◆ Consigne 1
D'après l'entretien sur la crise de l'Église catholique, à quel niveau se situe aujourd'hui la pratique dominicale en France ?
◆ Consigne 2
Poursuivez l'entretien sur la crise de l'Église catholique à partir de sa dernière phrase.

◆ Texte fourni
Jean-Louis Schlegel : « L’unité de l’Église catholique est menacée »

Le sociologue des religions, ancien directeur de la rédaction d’Esprit, Jean-Louis Schlegel analyse les raisons de la crise qui affecte une institution menacée, selon lui, « d’implosion », alors que le pape François fait l’objet de critiques virulentes de la part des courants traditionalistes.

Propos recueillis par François VERCELLETTO.


Jean-Louis Schlegel, sociologue, spécialiste des religions. © Photo : DANIEL FOURAY / OUEST-FRANCE

Le catholicisme traverse une crise grave, quels en sont les symptômes ?

En France et ailleurs en Europe, fût-ce à un degré moindre, on constate d’abord une baisse généralisée de la pratique religieuse. La pratique dominicale – en principe obligatoire ! – est aujourd’hui inférieure à 2 %. Tous les autres « signaux sacramentels » – baptêmes, confirmations, mariages –, mais aussi les inscriptions au catéchisme, les professions de foi, et même les enterrements religieux sont au rouge. Les vocations sacerdotales restent à l’étiage d’une centaine d’ordinations par an (pour 800 décédés ou partis), dont un quart issu de communautés « traditionnelles », comme la communauté Saint-Martin ou d’autres. Et il y a deux ans, une enquête de l’Ifop a montré que moins de 50 % des Français croyaient en Dieu.

Mais ce tableau concerne les pays occidentaux. Il n’y a jamais eu autant de catholiques dans le monde…

Oui, les statistiques publiées chaque année par le Vatican sont à la hausse, notamment pour le nombre de prêtres dans certaines régions du monde, comme l’Asie (l’Inde surtout) et l’Afrique. Mais dès que la modernité démocratique avec ses libertés et son individualisme consumériste s’impose, comme en Pologne ou en Croatie, les chiffres sont en baisse. Et si on y regarde de plus près, on voit de fortes disparités : les religieuses dites actives, par exemple, sont en net recul, en Afrique entre autres. Faut-il s’en étonner ?

Cette tendance s’est-elle accélérée après les révélations sur les crimes sexuels ?

Ce qui a fait vraiment vaciller l’Église, plus que tout le reste, c’est depuis trente ans la révélation des abus sexuels et spirituels « systémiques » de toutes sortes. Et nous ne sommes qu’au début des enquêtes sérieuses par pays. On n’a encore rien vu pour l’Italie ou pour l’Espagne, grands pays catholiques, peu pour la Pologne… Et qu’apprendront des enquêtes en Afrique, en Asie, en Amérique latine ? On peut s’attendre à des choses extrêmement attristantes.

François, élu en mars 2013, avait soulevé beaucoup d’espoirs. Or, il est très violemment contesté…

Oui, presque de suite, de la part de courants traditionalistes. Des attaques aussi contre sa personne, d’une ampleur et d’une violence inégalées. Peut-être plus que Jean-Paul II, Benoît XVI était le pape « selon leur cœur », et faire son deuil au profit d’un pape en rupture sur tout avec Benoît dépassait leurs capacités d’accueillir le nouveau. Il faut dire aussi que contrairement à Benoît, François a pris acte que les discussions pour les ramener dans le « giron » de l’Église du concile Vatican II ne servaient à rien. En revenant, l’été dernier, sur les facilitées accordées par son prédécesseur pour l’usage des rites anciens – la messe en latin pour simplifier –, François a mis fin à une fiction, et le feu aux poudres.

◆ Données fournies
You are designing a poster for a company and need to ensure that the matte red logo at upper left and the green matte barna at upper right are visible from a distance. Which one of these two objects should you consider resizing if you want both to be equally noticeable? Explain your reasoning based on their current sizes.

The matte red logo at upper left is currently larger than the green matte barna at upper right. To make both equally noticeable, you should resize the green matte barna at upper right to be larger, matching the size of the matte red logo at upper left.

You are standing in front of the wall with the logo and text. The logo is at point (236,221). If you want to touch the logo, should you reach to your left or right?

◆ Réponse 1
Elle est inférieure à 2 %.

◆ Réponse 2
Le différend dépasse la question du latin…

Bien sûr. François est inquiet pour l’unité de l’Église. Il a constaté que la permission des rites anciens n’a pas servi à réconcilier, mais a au contraire renforcé la création d’une Église parallèle, traditionaliste, opposée au concile.


Les catholiques « tradis » se présentent comme des fidèles exemplaires
— Jean-Louis Schlegel, sociologue des religions


Quels sont les principaux reproches des « tradis » vis-à-vis du pape ?

Ils se présentent comme des fidèles exemplaires de la règle de foi et des exigences morales de « l’Église de toujours », contrairement aux conciliaires libéraux, qui, selon eux, « en prennent et en laissent ». Pour les « tradis », c’est la loi de Dieu et de l’Église qui « tient » les sociétés. Sinon, c’est l’anarchie. Ils se retrouvent donc sur la ligne de Jean Paul II, opposés à toutes les législations qui « permettent » (la pilule, l’IVG, le divorce, la PMA, la recherche sur les embryons…). Ne parlons pas du mariage gay !

Et sur les immigrés ?

Le discours de François sur les réfugiés gêne énormément beaucoup de « tradis ». Surtout quand ces réfugiés, ou ces migrants, sont en majorité de confession musulmane, car selon eux, ils mettent en danger l’Europe chrétienne.

Cela s’inscrit-il dans un schéma politique qui trouve sa source dans une opposition à la Révolution, sinon à la République ?

Ce sont effectivement les héritiers d’une longue tradition politico-religieuse. À l’origine, il y a le traumatisme révolutionnaire qu’a subi l’Église. On peut le comprendre : les massacres de septembre 1792 restent un événement terrifiant. Cela a conditionné les choix politiques ultérieurs de l’Église : refus de la démocratie, soutien à Napoléon III, opposition à Dreyfus, refus de la loi de 1905 sur la séparation de l’Église et de l’État et la laïcité, adhésion au régime de Vichy, défense de l’Algérie française…

Ce courant-là n’a-t-il pas un poids relatif plus important en raison de l’effacement progressif des catholiques conciliaires ?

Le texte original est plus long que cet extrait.